Talking to German police in Stuttgart
In early January after 24C3, I travelled to Stuttgart to meet with the police there. I spoke to about 30 or 40 investigators. My goal wasn't to advocate for any particular laws or policies (that's up to them, after all), but rather to help give them background so they can make more informed decisions: explain who uses Tor and how it works, and try to answer any questions that come up. In particular, my goals were to open a discussion about the data retention laws, and also brainstorm how German Tor operators and German law enforcement can get along better.
It turns out that the fellow who did the September 2006 seizures was part of this group, and he was very interested to talk to me and learn more about Tor.
They explained that the data retention laws *they'd* asked for were basically that large ISPs should be required to answer them when they ask who had a given IP address at a given time (data the ISPs already keep for the most part), and as a bonus, it would be nice if they paid somebody to answer the requests on weekends too. The law that they got was way more than that, and they don't need or want most of it.
I tried to get them to be more public about the fact that they don't need most of the law they got, but they explained that there was a process, and their role was to tell the authorities what new powers they need. Now it's up to other folks (like the CCC) to make sure that the final version of the law isn't too bad.
And I can understand why they're reluctant to speak against it. First, there are probably political problems with publically disagreeing with the folks in charge. And second, they really do want the powers they asked for, and they worry that if they speak up then the whole thing might be killed.
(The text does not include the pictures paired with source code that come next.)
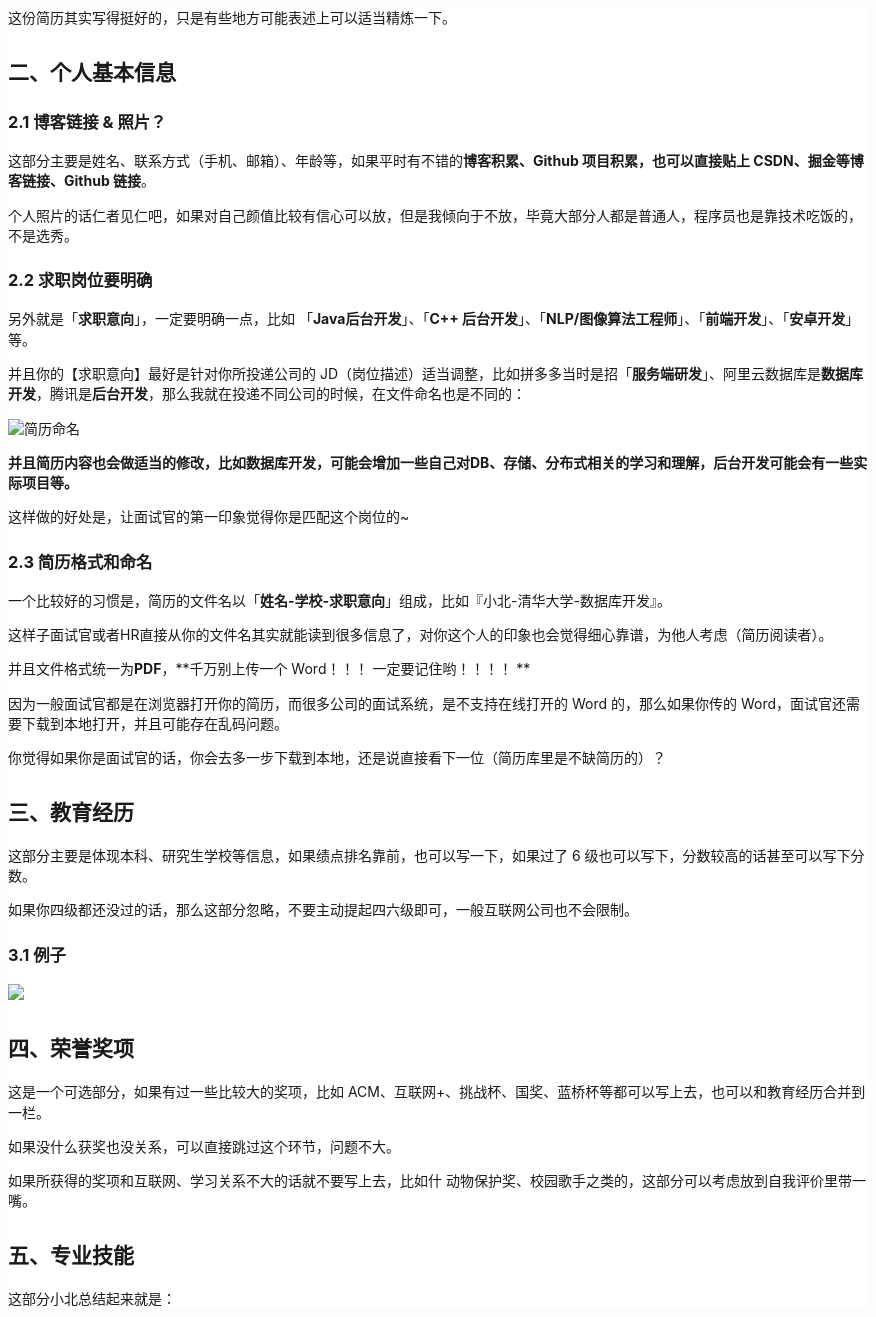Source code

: 这份简历其实写得挺好的，只是有些地方可能表述上可以适当精炼一下。
## 二、个人基本信息

### 2.1 博客链接 & 照片？

这部分主要是姓名、联系方式（手机、邮箱）、年龄等，如果平时有不错的**博客积累、Github 项目积累，也可以直接贴上 CSDN、掘金等博客链接、Github 链接**。

个人照片的话仁者见仁吧，如果对自己颜值比较有信心可以放，但是我倾向于不放，毕竟大部分人都是普通人，程序员也是靠技术吃饭的，不是选秀。

### 2.2 求职岗位要明确

另外就是「**求职意向**」，一定要明确一点，比如 「**Java后台开发**」、「**C++ 后台开发**」、「**NLP/图像算法工程师**」、「**前端开发**」、「**安卓开发**」等。

并且你的【求职意向】最好是针对你所投递公司的 JD（岗位描述）适当调整，比如拼多多当时是招「**服务端研发**」、阿里云数据库是**数据库开发**，腾讯是**后台开发**，那么我就在投递不同公司的时候，在文件命名也是不同的：

![简历命名](https://cdn.how2cs.cn/gzh/008i3skNgy1gthe2zjhuzj613s0joq5202.jpg)

**并且简历内容也会做适当的修改，比如数据库开发，可能会增加一些自己对DB、存储、分布式相关的学习和理解，后台开发可能会有一些实际项目等。**

这样做的好处是，让面试官的第一印象觉得你是匹配这个岗位的~

### 2.3 简历格式和命名

一个比较好的习惯是，简历的文件名以「**姓名-学校-求职意向**」组成，比如『小北-清华大学-数据库开发』。

这样子面试官或者HR直接从你的文件名其实就能读到很多信息了，对你这个人的印象也会觉得细心靠谱，为他人考虑（简历阅读者）。

并且文件格式统一为**PDF**，**千万别上传一个 Word！！！ 一定要记住哟！！！！ **

因为一般面试官都是在浏览器打开你的简历，而很多公司的面试系统，是不支持在线打开的 Word 的，那么如果你传的 Word，面试官还需要下载到本地打开，并且可能存在乱码问题。

你觉得如果你是面试官的话，你会去多一步下载到本地，还是说直接看下一位（简历库里是不缺简历的）？

## 三、教育经历

这部分主要是体现本科、研究生学校等信息，如果绩点排名靠前，也可以写一下，如果过了 6 级也可以写下，分数较高的话甚至可以写下分数。

如果你四级都还没过的话，那么这部分忽略，不要主动提起四六级即可，一般互联网公司也不会限制。

### 3.1  例子
![](https://cdn.how2cs.cn/gzh/008i3skNgy1gthebkeg18j61ka0akgmx02.jpg)

## 四、荣誉奖项

这是一个可选部分，如果有过一些比较大的奖项，比如 ACM、互联网+、挑战杯、国奖、蓝桥杯等都可以写上去，也可以和教育经历合并到一栏。

如果没什么获奖也没关系，可以直接跳过这个环节，问题不大。

如果所获得的奖项和互联网、学习关系不大的话就不要写上去，比如什 动物保护奖、校园歌手之类的，这部分可以考虑放到自我评价里带一嘴。

## 五、专业技能

这部分小北总结起来就是：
Overall, they were nice and reasonable people. We left with three takeaway plans:
1) Tor should expand its exitlist.torproject.org system so there's an interface for asking "was this IP address a Tor exit relay in the past few months?" The goal is to give them an easy way to answer the question "is it not worth breaking down another door?" which will save them time and save Tor operators hassle.
2) They thought it was quite clear that Tor relays weren't included as "server providers" in the upcoming data retention laws. They offered to talk to a state prosecutor in their area to try to get a public statement to that effect. I'm not optimistic (it's hard to ever get the government to publically say anything), but that's a fine start.
3) They will tell other German police groups about me, and maybe I'll visit others at some point.